In order to understand why God acts like the father in the story of the prodigal son (in fact, acts even more generously than the father in that story), we have to understand what God’s motivation is, and His ultimate goal.

As Scripture clearly teaches, God’s motivation is love. Romans 5:8 teaches, “God demonstrates his own love for us in this: while we were still sinners, Christ died for us.” The rescue operation God carries out through Jesus is not just a momentary whim on God’s part. The incarnation is a demonstration of something deep in God. God loves us. Love goes so deep in God that the Bible says that God is love (1 John 4:8). God cannot help but be loving. As we discussed before, the Trinity teaches us that love is fundamental to God’s very being.

But there’s more to it than this. To understand how God loves us, we need to understand the ultimate goal of His love toward us.

God’s goal is this: to make us family. As Galatians 4:5 teaches, the purpose of the incarnation is to give us “adoption to sonship.” We are to be re-adopted: no longer orphans without a loving father, but true sons and daughters of God.

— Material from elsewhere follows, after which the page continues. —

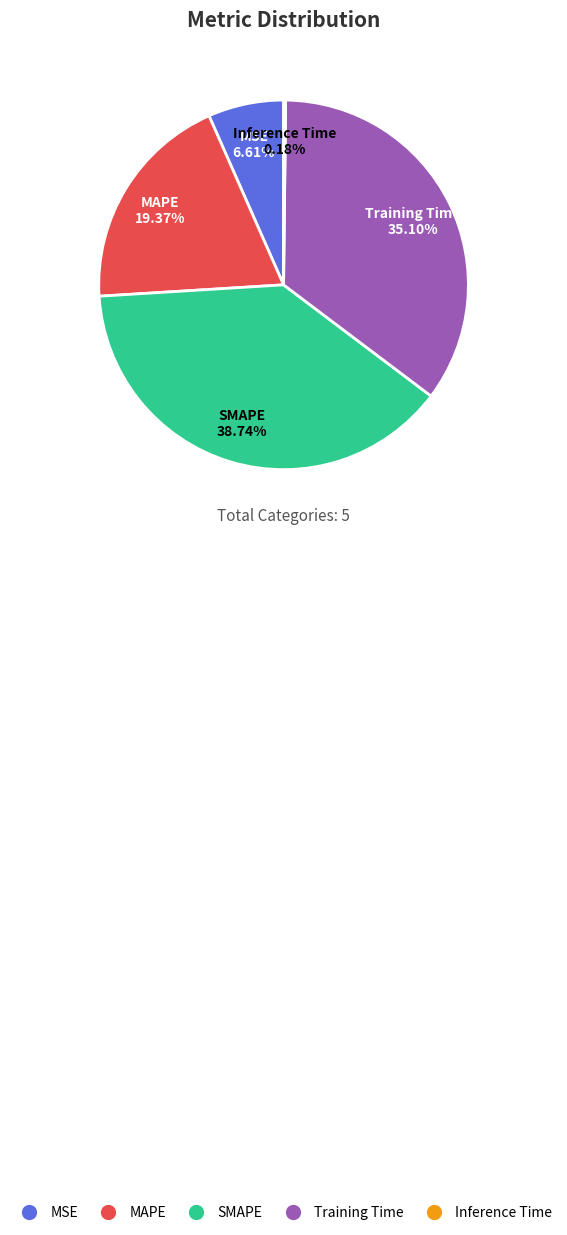

What percentage is the Training Time slice, to the nearest percent?

35%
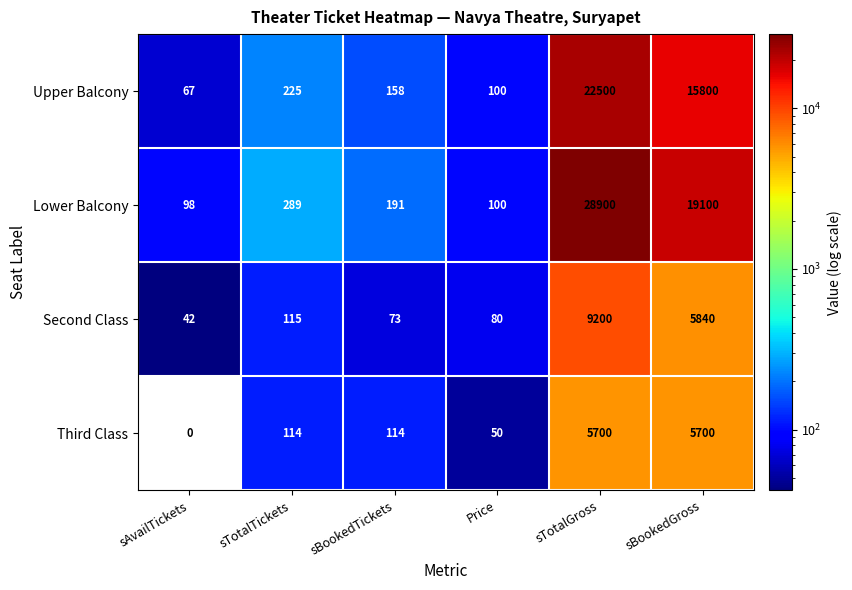

What is the sum of the Third Class values at Price and sBookedGross?

5750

That was what God wanted in the beginning. God loves us and people want to be with the things they love. God wants us with Him. He wants to have us participate in the life of God as family.

And that goal never changes.

And so when Jesus came, He offered the chance to come back with Him to God’s
house.

This is the ultimate reason the Son of God became incarnate. Jesus became like us so we could be His brothers and sisters, with God as our Father. This is why we read in John 1:12: “Yet to all who did receive him, to those who believed in his name, he gave the right to become children of God.”